▸ **Action item**
Find the string "tail" in the records. Copy each line that has it.

Collection entries:
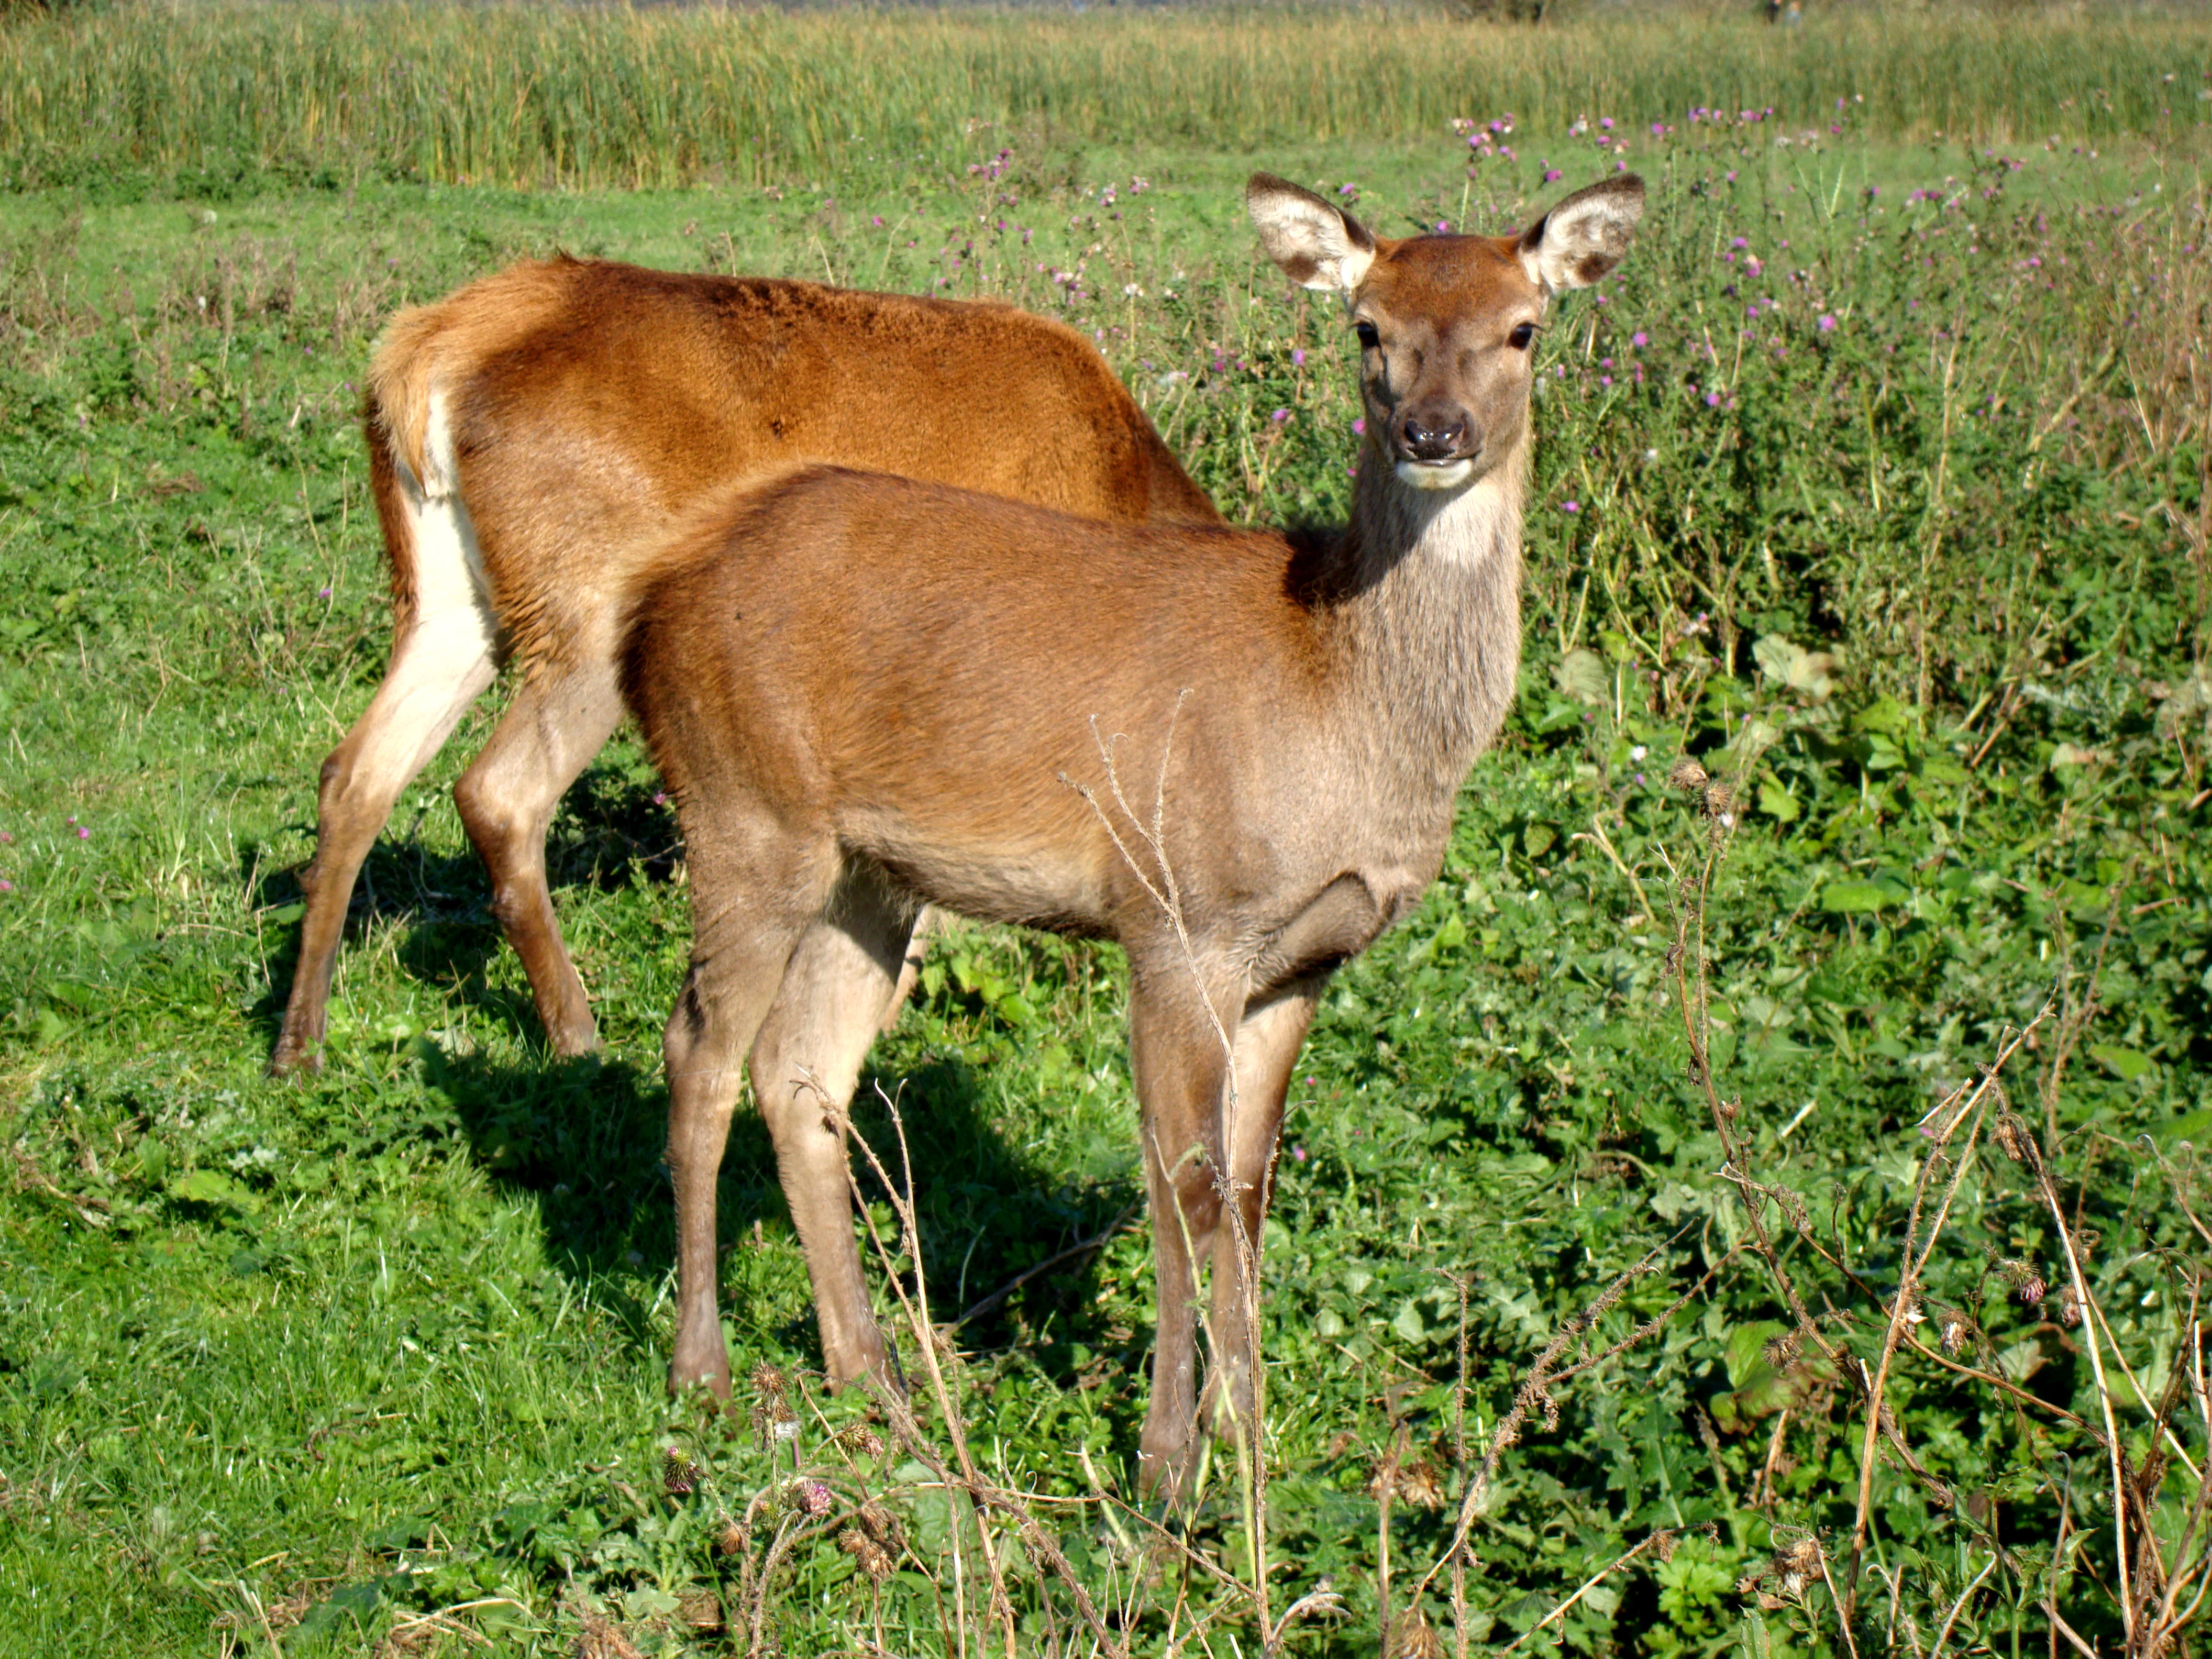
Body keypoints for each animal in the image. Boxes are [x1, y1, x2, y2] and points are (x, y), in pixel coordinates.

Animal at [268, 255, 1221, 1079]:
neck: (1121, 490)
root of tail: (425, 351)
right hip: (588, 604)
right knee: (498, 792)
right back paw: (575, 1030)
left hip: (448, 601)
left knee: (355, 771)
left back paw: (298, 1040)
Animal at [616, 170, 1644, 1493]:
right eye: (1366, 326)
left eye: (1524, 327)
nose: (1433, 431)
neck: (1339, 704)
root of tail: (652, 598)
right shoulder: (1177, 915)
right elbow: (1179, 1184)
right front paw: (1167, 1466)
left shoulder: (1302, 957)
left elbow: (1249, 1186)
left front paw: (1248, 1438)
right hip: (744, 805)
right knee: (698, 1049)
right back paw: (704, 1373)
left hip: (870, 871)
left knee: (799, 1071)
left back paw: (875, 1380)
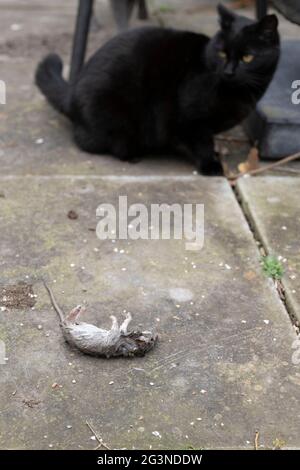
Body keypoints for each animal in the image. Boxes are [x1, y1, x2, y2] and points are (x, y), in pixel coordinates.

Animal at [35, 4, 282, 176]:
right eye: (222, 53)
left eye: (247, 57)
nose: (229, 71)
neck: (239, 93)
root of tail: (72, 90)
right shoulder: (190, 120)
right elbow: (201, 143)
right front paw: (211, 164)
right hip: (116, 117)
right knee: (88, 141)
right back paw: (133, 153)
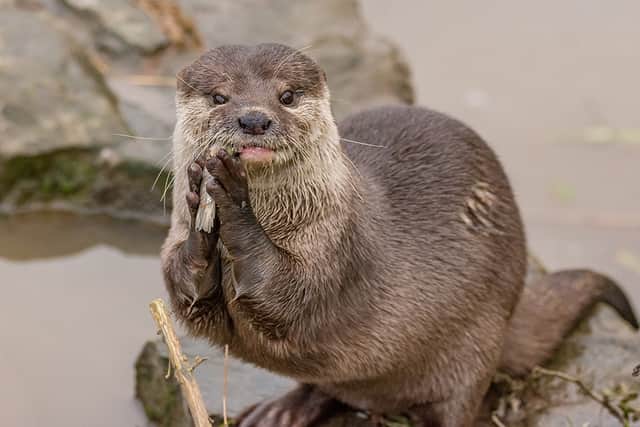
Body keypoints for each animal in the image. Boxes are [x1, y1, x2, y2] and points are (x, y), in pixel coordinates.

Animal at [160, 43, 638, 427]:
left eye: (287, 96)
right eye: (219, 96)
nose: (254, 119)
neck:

---

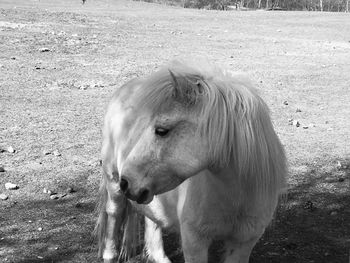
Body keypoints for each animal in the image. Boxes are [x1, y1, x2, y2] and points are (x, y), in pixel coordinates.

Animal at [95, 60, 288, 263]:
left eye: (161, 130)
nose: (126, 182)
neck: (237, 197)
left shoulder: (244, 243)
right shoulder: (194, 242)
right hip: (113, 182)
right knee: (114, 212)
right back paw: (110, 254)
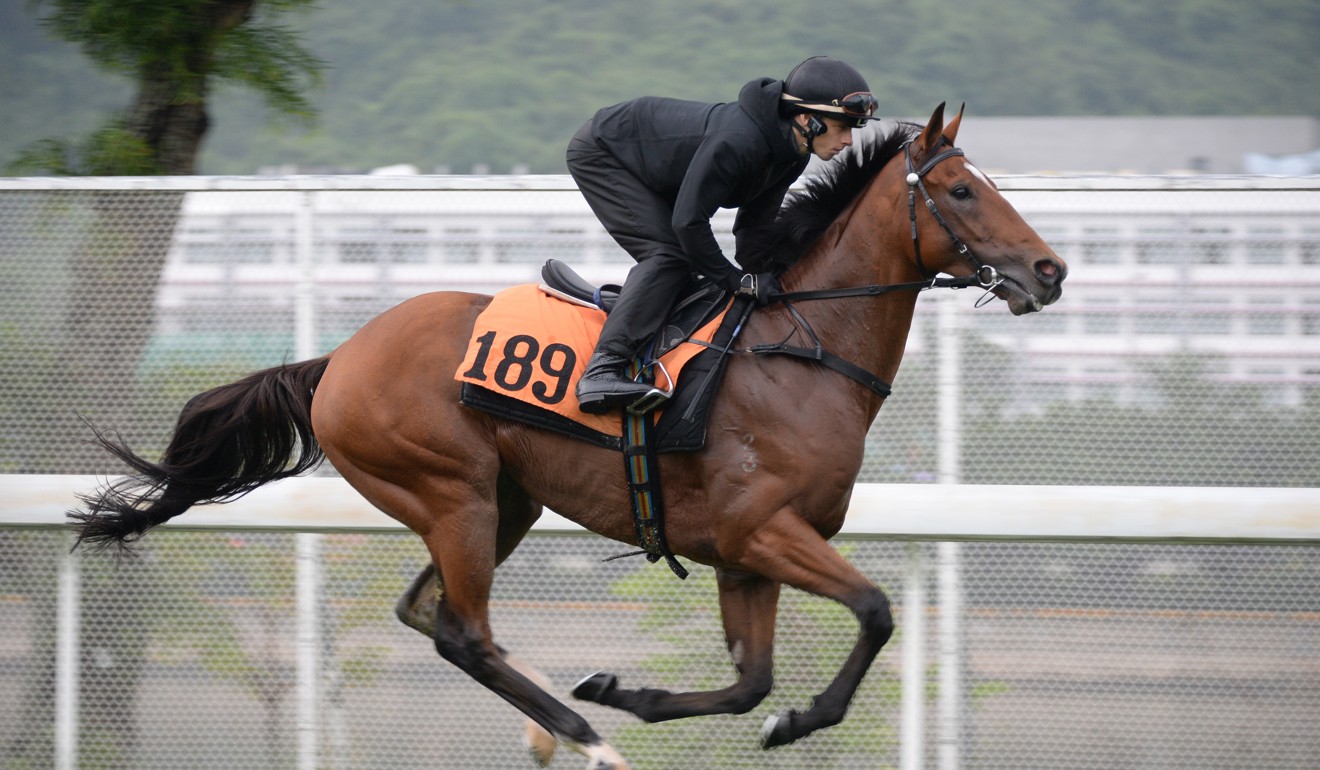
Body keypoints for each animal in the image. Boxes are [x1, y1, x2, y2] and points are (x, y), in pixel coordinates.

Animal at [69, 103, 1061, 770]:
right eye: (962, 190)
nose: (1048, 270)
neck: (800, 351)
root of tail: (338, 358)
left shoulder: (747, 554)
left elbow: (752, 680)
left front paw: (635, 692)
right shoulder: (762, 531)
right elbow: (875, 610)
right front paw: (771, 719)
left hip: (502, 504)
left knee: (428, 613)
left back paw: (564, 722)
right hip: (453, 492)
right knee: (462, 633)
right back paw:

▸ **Task output**
root of tail: (425, 351)
root of tail: (652, 598)
root of tail: (72, 90)
root of tail: (338, 358)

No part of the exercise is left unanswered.